Data provided Block Start

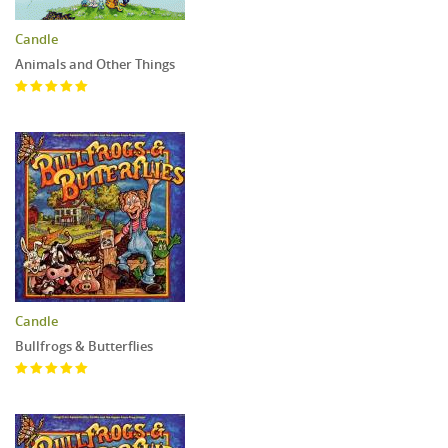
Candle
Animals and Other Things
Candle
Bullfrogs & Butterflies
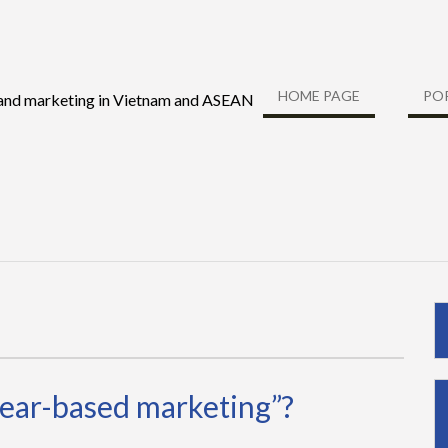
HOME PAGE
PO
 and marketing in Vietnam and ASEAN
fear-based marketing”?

Data provided Block End
Data provided Block Start

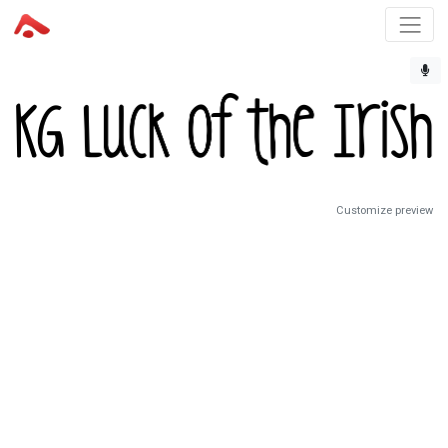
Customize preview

Data provided Block End

What is being asked:
Search the material above for lines containing the string "marketing", then pull them out.

Solution:
 and marketing in Vietnam and ASEAN
fear-based marketing”?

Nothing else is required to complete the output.